Computational simulation of anion binding association mechanisms contributing toward rotation of pyrrole rings in dipyrrolyldiketone BF(2) complexes

Dipyrrolyldiketone BF(2) complexes have a characteristic association mechanism with anions; an anion is tightly captured by the NH bonding of the two rotated pyrrole rings and the CH bonding of the backbone in dipyrrolyldiketone BF(2) complexes. In order to elucidate this anion association mechanism in dipyrrolyldiketone BF(2) complexes, the relative stability of several conformers of the dipyrrolyldiketone BF(2) complex and anion complexes are initially calculated by quantum mechanical density functional theory (DFT).

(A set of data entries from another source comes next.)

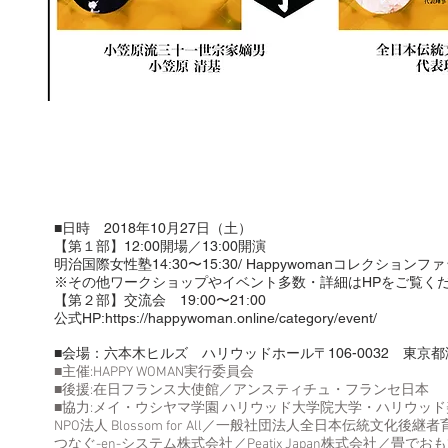
■日時 2018年10月27日（土）
【第１部】12:00開場／13:00開演
明治国際女性塾14:30〜15:30/
Happywomanコレクションファ
※その他ワークショップやイベント多数・詳細はHPをご覧く
【第２部】交流会 19:00〜21:00
公式HP:
https://happywoman.online/category/event/
​■会場：六本木ヒルズ ハリウッドホール〒106-0032 東京都港
■主催:HAPPY WOMAN実行委員会​
■後援:在日フランス大使館／アンスティチュ・フランセ日本​
■協力:メイ・ウシヤマ学園 ハリウッド大学院大学・ハリウッ
NPO法人 Blossom for All／一般社団法人全日本伝統文
つなぐ-en-システム株式会社／Peatix Japan株式会社／畳で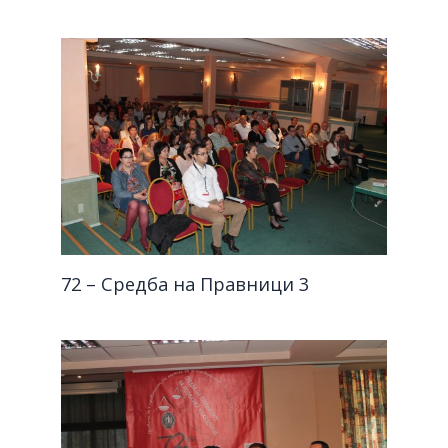
72 – Средба на Правници 3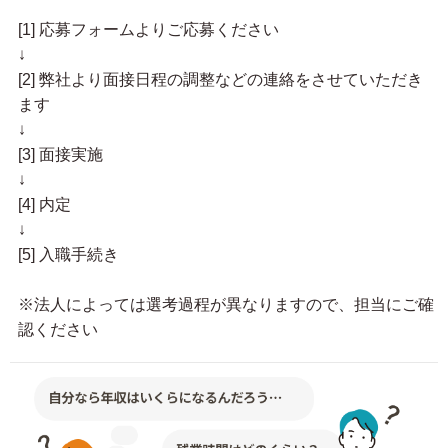
[1] 応募フォームよりご応募ください
↓
[2] 弊社より面接日程の調整などの連絡をさせていただき
ます
↓
[3] 面接実施
↓
[4] 内定
↓
[5] 入職手続き
※法人によっては選考過程が異なりますので、担当にご確
認ください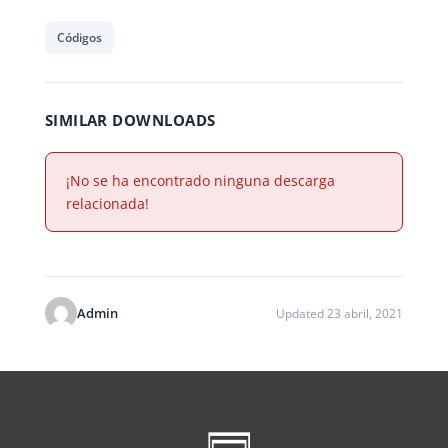
Códigos
SIMILAR DOWNLOADS
¡No se ha encontrado ninguna descarga
relacionada!
Admin
Updated 23 abril, 2021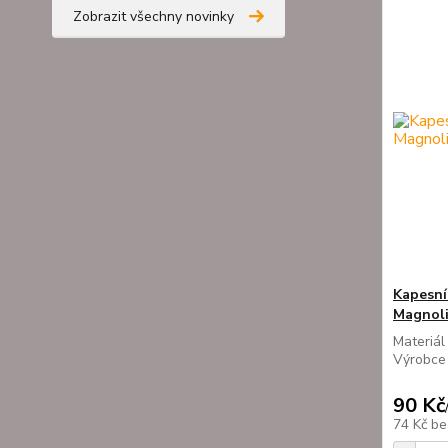
Zobrazit všechny novinky
Kapesní
Magnoli
Materiál
Výrobce
90 Kč
74 Kč
be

Second, molecular dynamics (MD) simulations were performed for systems comprising a dipyrrolyldiketone BF(2) complex and Cl(−) with several types of countercations in CH(2)Cl(2). From our DFT calculations, it was observed that isomerization could be classified by whether Cl(−) changes its position relative to the dipyrrolyldiketone BF(2) complex or not. From the MD simulations, we found the size effect of countercations: a large cation is released from dipyrrolyldiketone BF(2) complexes more frequently than smaller cations. Meanwhile, when Na(+) is employed as the cation, the formation of a seven-membered ring-like cluster suppresses both the isomerizations. Furthermore, MD simulations suggest that the presence of an anion is critical to stabilize the two rotated pyrrole rings. Hence, from our MD simulations, we have clearly found that the size of the cation affects the isomerization processes.